In comments over at Another Academic Bites the Dust's place a few days ago, thedustbiter and I were discussing the emotional process of leaving academia, and how it can be difficult to remind yourself that once you leave the structured path of academia, you're looking for your next job, and not necessarily your forever job.
Here's the thing. As grad students and early faculty members or postdocs, we're (by default) being trained for a forever job. In other words, a tenure-track faculty position that is assumed will become permanent after about 6-7 years. There is really no such thing as an entry-level faculty position. Sure, an assistant professor is considered to be more entry-level than an associate professor and so on, but your responsibilities and duties will generally remain about the same throughout your academic career at that college or university.
And sure, there is some mobility in the profession - many faculty do move from one school to another throughout their careers. But even if you switch schools, you'll still typically be a faculty member with similar teaching/research/service responsibilities. You won't be leaving one set of duties and obligations for a completely new set.
So when you leave graduate school, you are expected to immediately search for your "forever job". You may switch between university employers, but as long as you work your rear end off, you are told that you will be employed in that capacity, as a faculty member, for the rest of your career.
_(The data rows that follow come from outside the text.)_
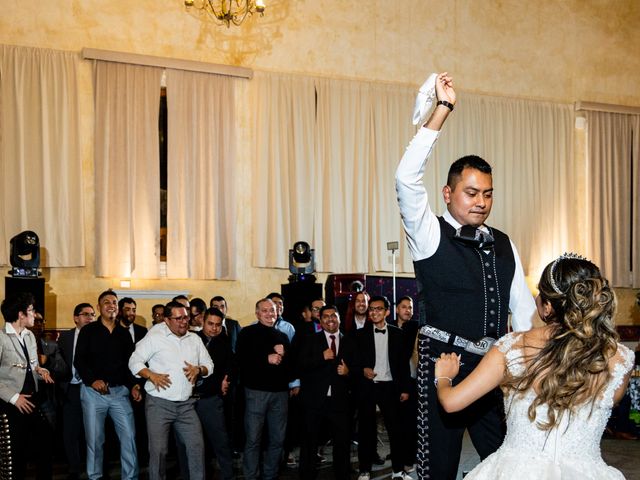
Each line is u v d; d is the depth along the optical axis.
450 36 12.54
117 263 10.14
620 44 13.91
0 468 5.50
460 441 2.87
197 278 10.56
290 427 7.56
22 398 5.54
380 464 7.52
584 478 2.32
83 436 7.71
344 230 11.38
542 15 13.31
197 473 5.95
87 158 10.21
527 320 2.95
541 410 2.36
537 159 12.90
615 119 13.48
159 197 10.46
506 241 2.97
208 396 6.34
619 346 2.41
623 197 13.37
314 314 7.50
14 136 9.77
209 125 10.75
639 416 8.82
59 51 10.07
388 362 6.87
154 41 10.63
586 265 2.41
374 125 11.73
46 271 9.92
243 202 11.04
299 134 11.23
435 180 12.05
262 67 11.24
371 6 12.01
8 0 9.95
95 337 6.43
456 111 12.37
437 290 2.84
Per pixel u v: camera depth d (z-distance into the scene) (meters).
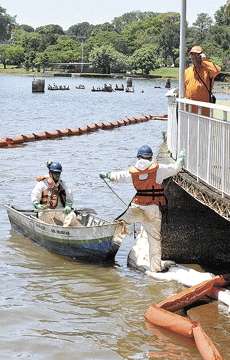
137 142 38.25
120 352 9.47
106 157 31.02
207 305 11.17
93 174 25.39
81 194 20.94
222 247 13.59
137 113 63.22
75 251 13.79
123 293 11.85
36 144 36.12
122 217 12.94
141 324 10.42
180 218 13.59
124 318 10.69
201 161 12.27
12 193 20.95
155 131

The outside world is going to work a little differently. You're no longer on a defined, structured job market cycle in which all of the jobs will post in the fall, everyone who gets hired to a new position moves in the summer, and all new jobs start in the following fall. Every potential job you could qualify for outside of academe will not consist of different combinations of the teaching/research/service trifecta. Every potential employer out there is not a university or college that works on the academic calendar.
So thinking in terms of your permanent "forever job" as your next step upon leaving is not the way to look at it. It'll drive you crazy, and will likely not get you anywhere. You will see a myriad of possibilities, but you're supposed to be looking for your next career??? You'll be thrown for a loop. Fairly quickly, I started to be consumed by the idea that I needed to pick a new career! Right now!!
But oh my gosh, how could I possibly choose between all of the available possibilities???
But I need to hurry and pick a new career! Time is running out! All of my friends have their faculty positions in hand! Why am I slacking???
It can be discouraging sometimes. You'll have a lot of ups and downs. It's an emotional rollercoaster to adjust not only to a completely new career trajectory, but to a completely new way of looking for jobs.
What I encourage you to do, though, is to try - however you can - to get your mind reoriented a bit. Of course, you do want to think about what career fields you'd be interested in long-term. Absolutely. For me, I am interested in either student advising (which I've never done on a formal level) or applied research in a field I have only a moderate level of experience in.
So I sincerely doubt anyone is going to hire me off the street to do either of those jobs full-time right now, especially not at the Ph.D. or even masters' level. I don't have perfectly relevant work experience, and I don't currently know anyone who works in those industries. It's going to take me a little time to make some contacts and to convince people in those fields that I can do the work.
So what I'm going to have to do - and unless you're looking for an outside job that is very similar to an academic career, what you'll likely have to do as well - is look for my next job. Not your long-term career job. Your next job. Try to keep that in mind.
The next job can take on one of two forms. It could either be something like what I'm doing right now - a completely unrelated job that just pays the bills while you figure out what you want to do next and how to break into that field.
Later on, you can either leave that job off your resume altogether or leave it on as an indicator that you - former grad student - can work in an office setting with coworkers! Buts if you take this type of "next job," you will buy yourself a little financial breathing room and possibly a slightly more manageable work schedule so that you can consider your next step. Don't discount the value of this type of job for helping you do the mental and emotional work necessary to make the leap out of academia. In addition, it could also provide you with the opportunity to gain some volunteer experience in your chosen career field if possible, which can be helpful in ultimately getting that "career job."
Alternately, your "next" job could be an entry-level job in the field you hope to work in long-term. That's what I'm hoping to find next - either a lower-level job to the fields I'm interested in above, or some part-time work in those industries that can lead to a full-time position someday.
Both of these types of "next jobs" will most likely not be at the Ph.D. or even masters' level. But that's okay. You're trying to break into a completely new industry, and you're breaking away from a field (academia) that has some very specific and rigid rules that won't directly translate into outside employment.
And taking a "next job" says nothing bad about you. You're making a big transition here, and it's normal to have to backtrack a bit. It would be surprising if you could, for example, jump immediately from a Ph.D. in history to managing an entertainment marketing firm without first proving to someone that you can handle the low-level work in that industry first. Would you hire a research assistant to take the reins on researching and writing the first draft of your latest paper if you didn't know they understood how to search for journal articles or run statistical analyses? I don't think so. Other industries are going to work the same way.
So even though it might be emotionally difficult, you need to focus on getting the next job in your life journey. If you do that, the career job will eventually come.